O Decreto Federal nº. 11.075/2022, em um primeiro plano, veio em bora hora, razão pela qual o vemos com bons olhos, pois, institui que os Planos Setoriais de Mitigação das Mudanças Climáticas estabelecerão metas gradativas de redução de emissões antrópicas e remoções por sumidouros de gases de efeito estufa, mensuráveis e verificáveis, consideradas as especificidades dos agentes setoriais.

As medidas deverão se ajustar para diferentes agentes setoriais, levando-se em conta a categoria determinada de empresas e propriedades rurais, o faturamento, os níveis de emissão, as características do setor econômico e a região de localização.

Como exposto, o Mercado Brasileiro de Redução de Emissões, trazido no Decreto Federal nº. 11.075/2022 constitui mecanismo de gestão ambiental e será instrumento de operacionalização dos Planos Setoriais de Mitigação das Mudanças Climáticas, pois, o objetivo é atuar como ferramenta de implementação dos compromissos de redução de emissões mediante a utilização e transação dos créditos certificados de redução de emissões. Seria uma espécie de banco de créditos de carbono.

Para se conseguir operacionalizar o que preconiza, o documento citado cria o Sistema Nacional de Redução de Emissões de Gases de Efeito Estufa – SINARE. Esse órgão possuirá como função principal avaliar os critérios para compatibilização, quando viável técnica e economicamente, de outros ativos representativos de redução ou remoção de gases de efeito estufa com os créditos de carbono reconhecidos, por proposição do órgão ou da entidade competente pelos referidos ativos.

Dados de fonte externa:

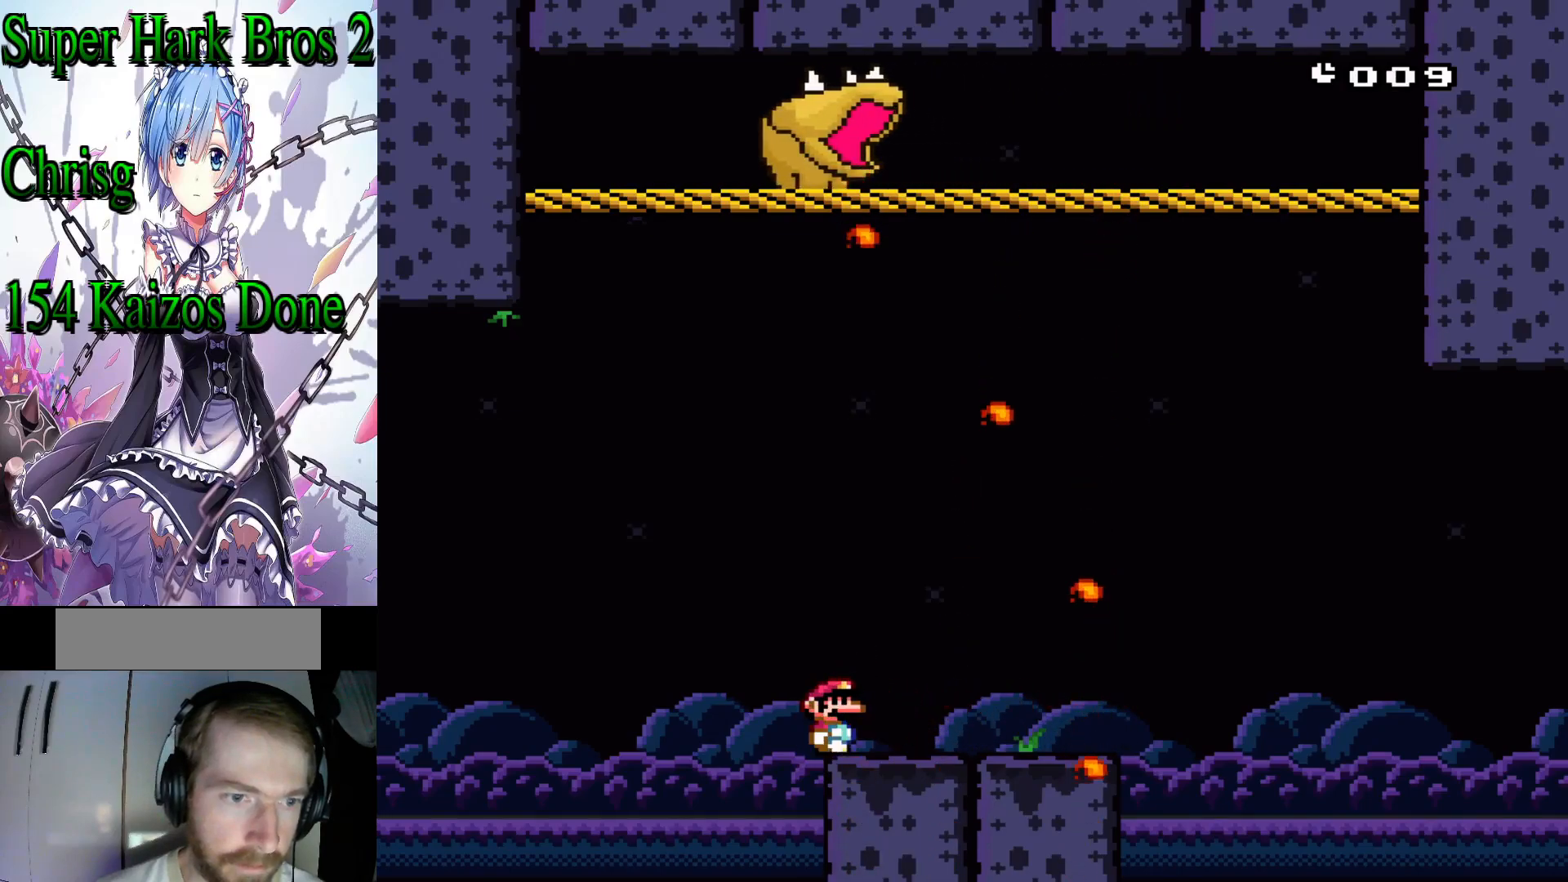
{"buttons": ["Y", "DPAD_RIGHT"], "events": [[350, "DPAD_RIGHT", "down"]]}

Outro aparente acerto do Decreto Federal nº. 11.075/2022, é que ficará sob o encargo do SINARE, enquanto sistema de Redução de Emissões de Gases de Efeito Estufa, a gestão da geração de créditos certificado de redução de emissões, uma vez que o Art. 8º dá um pontapé inicial para um mercado muito promissor ao produtor rural, que é a possibilidade de comercializar, transacionar os créditos provenientes do carbono captado em seu imóvel rural.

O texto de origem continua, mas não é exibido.